Most of the time the chapters and verses from the Old and New Testaments really don't have a whole lot in common. Sometimes you can draw inferences between them, but usually they're separate, dealing with separate things. For instance, when we reading about Solomon building the Temple (giving measurements and talking about the weight of gold and silver and bronze, etc.) there really wasn't much in 1st Corinthians that related to it. They were two different subjects.
But today was different.
Today we were reading 1st Kings 10-11, and 1st Corinthians 13. Chapter 13 of 1st Corinthians is the one about love. Most Christians know it, many have memorized it, especially verse 7 about how love “bears all things, believes all things, hopes all things, endures all things,” or verse 13 that says, “And now abide faith, hope, love, these three; but the greatest of these is love.”
But where things got dicey this morning was in 1st Kings 11:1-2,
But King Solomon loved many foreign women, as well as the daughter of Pharaoh: women of the Moabites, Ammonites, Edomites, Sidonians, and Hittites—from the nations of whom the Lord had said to the children of Israel, “You shall not intermarry with them, nor they with you.

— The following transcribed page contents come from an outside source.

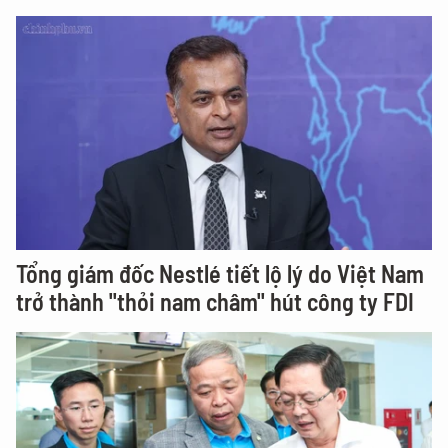
Tổng giám đốc Nestlé tiết lộ lý do Việt Nam
trở thành "thỏi nam châm" hút công ty FDI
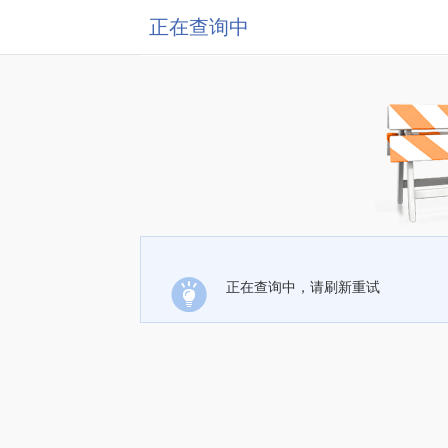
正在查询中
正在查询中，请刷新重试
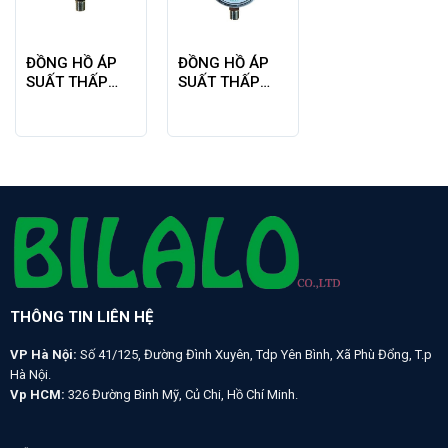
ĐỒNG HỒ ÁP
ĐỒNG HỒ ÁP
SUẤT THẤP
SUẤT THẤP
DAWN P440
DAWN P440
63A 16KPA
63A 60KPA
THÔNG TIN LIÊN HỆ
VP Hà Nội:
Số 41/125, Đường Đình Xuyên, Tdp Yên Bình, Xã Phù Đổng, T.p
Hà Nội.
Vp HCM:
326 Đường Bình Mỹ, Củ Chi, Hồ Chí Minh.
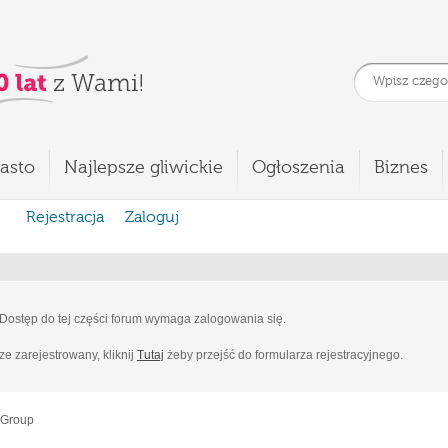
asto
Najlepsze gliwickie
Ogłoszenia
Biznes
Rejestracja
Zaloguj
Dostęp do tej części forum wymaga zalogowania się.
cze zarejestrowany, kliknij
Tutaj
żeby przejść do formularza rejestracyjnego.
 Group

Surely they will turn away your hearts after their gods.” Solomon clung to these in love. [emphasis added]
God doesn't have a problem with foreigners per sé; He has a problem with people who follow and worship false gods. His anger at Israel for turning to false gods (He called it harlotry) was so fierce He threw them into exile for 70 years, and the 700 women Solomon married, not to mention his 300 concubines, plus an unknown number of princesses, all did exactly that: they worshiped false gods and in the process succeeded in turning Solomon's heart away from God.
But notice: Solomon clung to these [wives, princesses, concubines] in love.
How can you juxtapose that with 1st Corinthians 13?
Isn't love supposed to be the answer to everything? Especially these days? We hear constant refrains from the media, various celebrities, and our “leaders”, especially after a terrorist attack by Muslims, that we just need to love each other and get along, then everything will be fine and dandy.
Apparently it's not fine and dandy because they keep on attacking us no matter how much we love them.
Many Christians are familiar with Jeremiah 17:9 . . .
The heart is deceitful above all things, and desperately wicked; who can know it?
. . . but too often fail to apply it to their own lives, or can give an adequate defense when a godless, secular media tries to con us into going along with their “narrative” of false love. And it is a false love because the Bible also tells us, “[love] rejoices in truth.” (1st Corinthians 13:6)
If you don't have truth, what do you have?
Let's face it, those are the only two options; truth or lies. It's either-or, there's no third choice, there's no in-between answer. And who is the way, the truth and the life? Jesus of course, so any love not based on Jesus, not based on the One, True God, is a love based on lies.
When Solomon clung in love to women who worshiped false gods, he was doing it with a false love, a love based on lies instead of truth, a love coming from his own deceitful heart instead of from God.
When the secular, godless world tells you to love someone regardless of their evil actions, respond by loving in truth, and tell them, “I will love the person God made, but I won't trust them, their actions, or words, until their heart is changed by Christ.”
I love my family too much to do anything less.